The Call of Haida Gwaii
/I have read two books more than once—Journey to the Center of the Earth by Jules Verne and a double feature of The Call of the Wild and White Fang by Jack London. Both take me to incredible places. Both make me dream. For this, my sixth trip to Haida Gwaii, an archipelago some 30 miles west of British Columbia, I packed the Jack London. It seemed fitting for the long flights across Canada.
What started four years ago as no more than map dots and curiosity has turned into a personal and professional journey. It’s taken me into the woods where black bears roam, inside ceremonial long houses, onto sprawling beaches, and into the home of a Haida chief and his family, with whom I’ve shared stories, laughs, and tears. Because of this journey, with a little luck and lots of help, travelers with Lindblad Expeditions and National Geographic can visit these islands on voyages from Seattle or Alaska. In turn, the people of Haida Gwaii get to meet curious travelers capable of visiting without taking, of transiting without tarnishing their sacred view. Ensuring that it all works to plan keeps me up at night.
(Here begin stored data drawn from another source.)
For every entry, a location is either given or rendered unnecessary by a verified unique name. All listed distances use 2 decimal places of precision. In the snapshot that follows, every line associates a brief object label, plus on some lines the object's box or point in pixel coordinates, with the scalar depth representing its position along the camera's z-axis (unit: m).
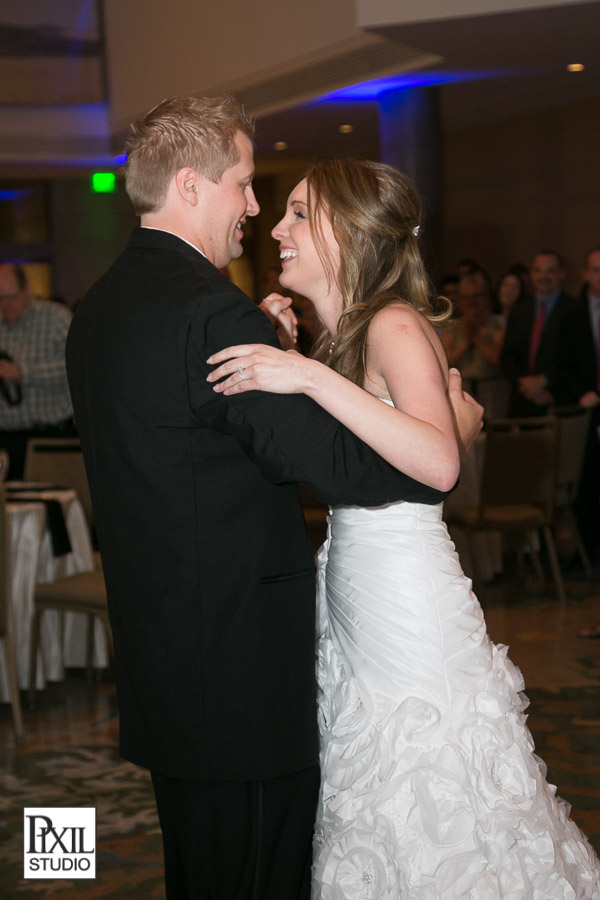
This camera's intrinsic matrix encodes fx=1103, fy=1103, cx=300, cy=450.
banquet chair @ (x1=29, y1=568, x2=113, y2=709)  4.51
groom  1.63
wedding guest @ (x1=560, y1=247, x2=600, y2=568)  6.84
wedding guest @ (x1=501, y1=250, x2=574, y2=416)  7.13
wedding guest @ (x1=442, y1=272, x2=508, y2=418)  7.25
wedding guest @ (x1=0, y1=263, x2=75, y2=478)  6.51
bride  1.93
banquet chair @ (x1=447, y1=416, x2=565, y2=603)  5.76
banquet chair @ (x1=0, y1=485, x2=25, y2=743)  4.25
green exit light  9.01
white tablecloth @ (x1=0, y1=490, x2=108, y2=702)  4.66
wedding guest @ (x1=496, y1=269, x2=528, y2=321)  8.35
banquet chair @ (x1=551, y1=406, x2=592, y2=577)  6.29
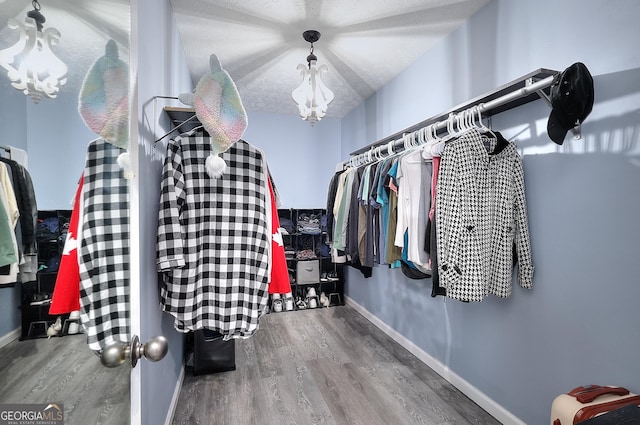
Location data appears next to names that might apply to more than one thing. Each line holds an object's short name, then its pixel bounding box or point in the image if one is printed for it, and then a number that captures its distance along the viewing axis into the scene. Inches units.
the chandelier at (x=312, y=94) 86.2
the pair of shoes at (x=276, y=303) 152.6
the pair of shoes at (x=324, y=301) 161.2
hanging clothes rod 57.2
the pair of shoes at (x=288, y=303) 154.6
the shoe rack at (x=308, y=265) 159.2
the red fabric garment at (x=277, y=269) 68.2
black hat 52.7
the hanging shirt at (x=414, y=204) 75.8
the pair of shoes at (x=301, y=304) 157.6
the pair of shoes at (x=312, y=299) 159.5
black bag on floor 94.3
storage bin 159.5
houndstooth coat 65.4
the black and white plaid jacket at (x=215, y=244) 60.2
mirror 14.6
But now it's time to read. As I do, I am surprised by seemingly new passages, images previously unseen, an eloquence that escaped me, the wheeler dog, Dave, and the sadness I feel when he has to be shot. (“Something was wrong inside, but they could locate no broken bones.”) I look out the window, distracting myself from the dogs and old fortune seekers.
A blanket of low lying clouds covers the landscape, broken only by the tallest mountain peaks. The clouds ripple in the distance, shades of blue growing increasingly lighter. Up here, everything is sun kissed and beautiful. The man in front of me takes pictures out the window. My thoughts are anchored below the clouds, where two ships are seeking shelter from 40-knot winds and eight foot seas in the Inside Passage. They are scheduled to arrive to Haida Gwaii in two days with a few stops in between. They’ve already emailed for advice on alternate plans.
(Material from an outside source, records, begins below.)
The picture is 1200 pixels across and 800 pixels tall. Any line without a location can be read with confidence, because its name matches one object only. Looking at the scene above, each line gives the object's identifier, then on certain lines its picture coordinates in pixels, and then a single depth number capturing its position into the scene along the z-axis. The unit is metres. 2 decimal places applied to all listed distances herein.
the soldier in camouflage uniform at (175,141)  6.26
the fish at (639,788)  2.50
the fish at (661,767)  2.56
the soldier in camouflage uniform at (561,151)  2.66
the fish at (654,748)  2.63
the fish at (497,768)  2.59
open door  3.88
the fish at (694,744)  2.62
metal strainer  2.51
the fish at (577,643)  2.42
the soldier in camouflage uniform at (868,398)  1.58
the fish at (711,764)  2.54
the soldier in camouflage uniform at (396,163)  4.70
I am there and I am here, at the same time, reading, watching, wondering.
By the time Buck works his way from stolen pampered dog to sled team member to leader of the pack I am reading faster. My heart picks up pace with the dogs. “There is an ecstasy that marks the summit of life,” it reads.
…and beyond which life cannot rise. And such is the paradox of living, this ecstasy comes when one is most alive, and it comes as a complete forgetfulness that one is alive. This ecstasy, this forgetfulness of living, comes to the artist, caught up and out of himself in a sheet of flame; it comes to the soldier, war-mad on a stricken field and refusing quarter; and it came to Buck, leading the pack, sounding the old wolf cry, straining after the food that was alive and that fled swiftly before him through the moonlight. He was sounding the deeps of his nature, and of the parts of his nature that were deeper than he, going back in to the womb of Time. He was mastered by the sheer surging of life, the tidal wave of being, the perfect joy of each separate muscle, joint, and sinew in that it was everything that was not death, that is was aglow and rampant, expressing itself in movement, flying exultant under the stars and over the face of dead matter that did not move.
Most days I do not feel this stir from my work. I want to feel it. I dream of it. At times I feel the light breeze of it. Most days though I sit at my desk and type away at my computer. Excel sheets fill the screen, meetings overlap, headaches grow like the weeds in my garden. I think about the wild places this work has taken me—Alaska, Central America, Newfoundland—and I am grateful. Still, I torment over details, marketing, sales. I am tethered to my cell phone.
Returning to Haida Gwaii forces me to feel the surge of life, the tidal wave of being. All that we have planned could break loose at any moment. The waves could rise, a passenger could fall ill, a simple yet important email could have gone unnoticed. Or, the plan could simply turn out to be a bad one. It terrifies me.
At the same time, there is no better way to be reminded that the work matters. The work is real. The work can change people. I'll be selfish and say that Haida Gwaii has maybe changed me most of all. The rewards have been greater, more surprising, and longer lasting than any others in my career. I have to return here to feel whole.
And would you look at that? Out the window the clouds are breaking. The tiny islands of Haida Gwaii dot the steely gray waters below. Each holds within them all the wild nature one could ever need. It’s still misty but mist is OK. The weather should clear enough for safe passage.
I turn back to the book.
“He did not know why he did these various things. He was impelled to do them, and did not reason about them at all.”